Little things become big memories. We don’t have to talk to connect with the sweetness of others. We only need to experience.

Thursday, July 21, 2022

Fools Rush In

During my 20s adventures, I pretty much lived by the words of the song, Fools Rush In. I threw caution to the wind in Rome, Florence, London, and cities all over the US. I took risks in cars and bars. I sang and danced, dated strangers, and floated from one enriching or entertaining job to another. My luck held. Maybe even then, I used my intuition.

Intuition can be confusing though. A little voice tells us something is going to happen, and we ignore it. One person acts cold and we think they don’t like us, but then it turns out they were just lost in thought, attending to the problems of their day.

Most of the time, we know so much, like who can be trusted and who can’t, but we sometimes act like a fool and rush in. But wait, let’s examine the fool card in the tarot deck. In the 1950s, most of the kids in my neighborhood couldn’t afford a deck of cards. My siblings and I had multiple decks, since our parents played cards with friends and hated bent edges. As kids, if we had a noticeably bent card, we’d take a joker and write on it, Jack of Diamonds, and use it for a replacement

Adaptable, that’s the fool, like in Fool on the Hill, a song by John Lennon and Paul McCartney. The Fool tarot card means trust and let go. Johnny Mercer, my favorite lyricist, who I adore even more than Ira Gershwin and Lennon-McCartney, wrote the lyrics to Fools Rush In. The last line is…open up your heart and let this fool rush in.

Tuesday, June 21, 2022

Live Your Best Life

My pal says “live your best life” whenever I teeter on the edge of two choices. With one choice, I’ll please myself and might disappoint friends. With the other choice, I’ll be in the midst of a personal sacrifice. This makes it hard to be intuitive. When I know other people are hurt, I hurt inside myself.

On Saturday, I went to a church yard sale to look at trucks for my grandson. The people with tables seemed sad when they didn’t make a sale. It hurt, but the old trees and bucolic scene made me happy to live in the boonies.

I understand sadness, but I don’t understand older people’s fearfulness.
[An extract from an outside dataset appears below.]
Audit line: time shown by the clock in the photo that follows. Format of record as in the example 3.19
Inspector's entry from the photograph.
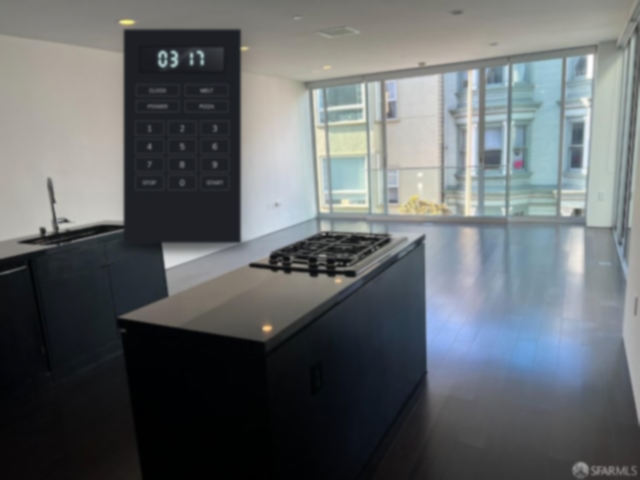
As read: 3.17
From a young age, I set out to banish my fears. I think the problem arises with my peers’ desire to be careful of their bodies and its limitations. It’s harder to let their brains fly and accept that change is the one thing to count on. Everything will change.

After three years of concern as I reshaped my business with a physical space, I’ve found success. That means opportunities to travel. What a wonderful feeling, to choose a spot, then let opportunities pull me in new directions. 

We don’t pick our age, but we can pick to live our best life. As time slips by, embrace and enjoy all of it.

Tuesday, May 24, 2022

Regrets & Mistakes They're Memories Made

When my mother expressed her litany of regrets, she used to end with something good. One of my big regrets is not having a PhD, but I get more satisfaction and joy from my two kids and my book. I sometimes regret all the fooling around I did in my 20s, but I learned so much from my adventures and I rid myself of a lot of wanderlust, instead of carrying it with me to old age.

It’s best, when we ruminate and feel remorse, that we forgive our young selves. As my body turns into an old car with parts to repair, my brain turns too often to the past. I remind myself that the past is now larger than my future, but it really bugs me to have all these shoulda coulda wouldas.

Regrets and mistakes, they’re memories made is from Adele’s song, Someone Like You. I use other songs to restore my faith in the future. Put on a Happy Face! I Feel Good! Girls Just Want to Have Fun! Summertime! (and the living is easy), and even my least liked song, (the sun’ll come out) Tomorrow!

One of my favorite old timey sayings is, If You Can’t Take a Joke. I used it for my week in the covid isolation hotel in Ireland in March. It helped. So get your mantras ready and use them. Party Like It’s 1999.